Petrona, especie de doble del narrador, introduce una versión familiar de lo que sería «tener un sentido estético» en la vida. Ella parte de la observación de los demás para establecer y desentrañar diferencias entre las situaciones y las personas, para percibir las extravagancias, que se concentran en un término preciso: «papelón». Petrona puede distinguir las diferentes reacciones frente al objeto artístico, interpretarlas a partir de su aguda mirada sobre gestos, poses y todo tipo de expresiones físicas. Esto es indicio de que se puede fingir una pose para otro o, lo que es lo mismo, abriría la posibilidad para la creación de la escena y el artificio.

La percepción frente al objeto artístico se corporiza y da la medida, el registro de la sensibilidad de cada personaje. Petrona se dedica a mirar, se especializa en observar. El narrador, por su parte, encuadrando y potenciando el episodio, espía a quien observa a otros. Descifra a quien se coloca como intérprete. Ambos miran la realidad y el arte como si contemplaran una película.
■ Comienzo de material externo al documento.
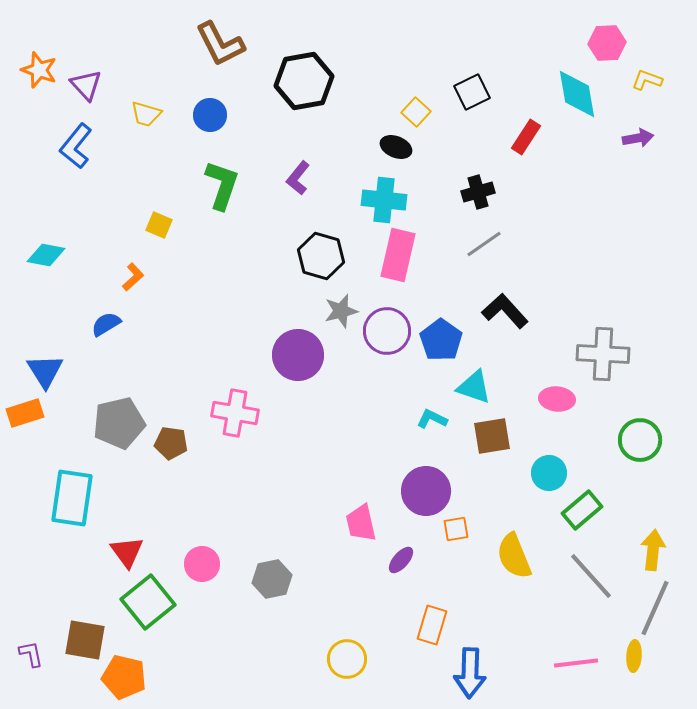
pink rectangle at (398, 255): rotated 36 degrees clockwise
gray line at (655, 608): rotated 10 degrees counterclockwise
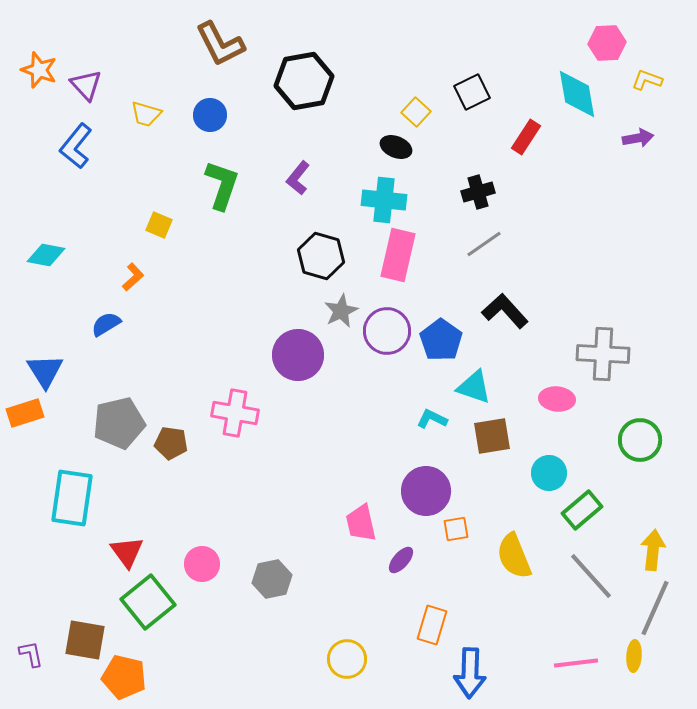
gray star at (341, 311): rotated 12 degrees counterclockwise
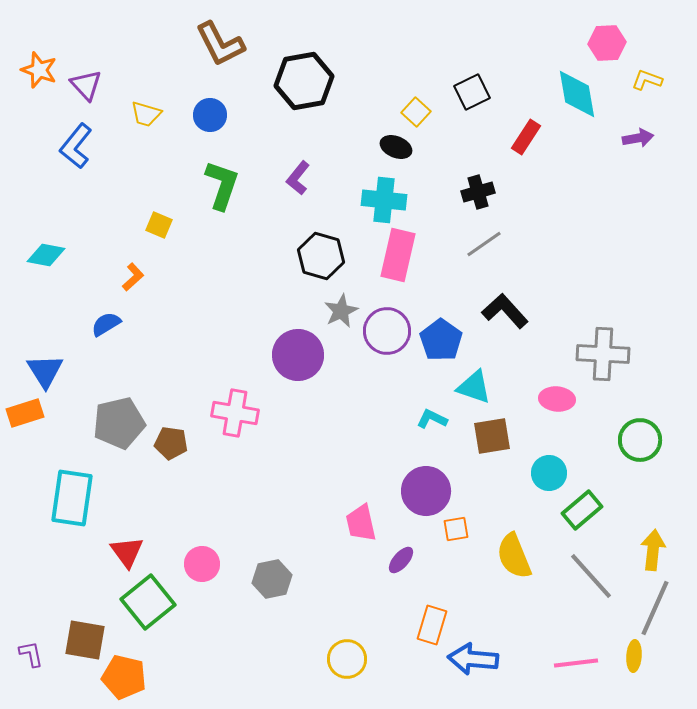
blue arrow at (470, 673): moved 3 px right, 14 px up; rotated 93 degrees clockwise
Se detienen en una imagen, encadenan, realizan montajes de escenas, filian personajes.

No es que la realidad en sí misma sea un espectáculo o comparta los atributos de la simulación que están en juego tanto en una función teatral como una proyección fílmica, sino que los objetos cambian cuando los percibe un artista o los devora el arte. De todos modos, la mirada del artista dignifica, eleva, tal como puede verse en la construcción que con sus ojos hace el joven narrador de la figura desaliñada, casi en ruinas de su amigo.

 



NOTAS

[1] Felisberto Hernández: «Por los tiempos de Clemente Colling», en Obras completas. Tomo 1, Montevideo, Arca/Calicanto, 1981.

 

Ensayo corregido para este blog; publicado con el título «Por los tiempos de Clemente Colling de Felisberto Hernández. La claridad de una estética», en Cuadernos de Marcha, Tercera época, Año XIV, núm. 155, Montevideo, diciembre de 1999.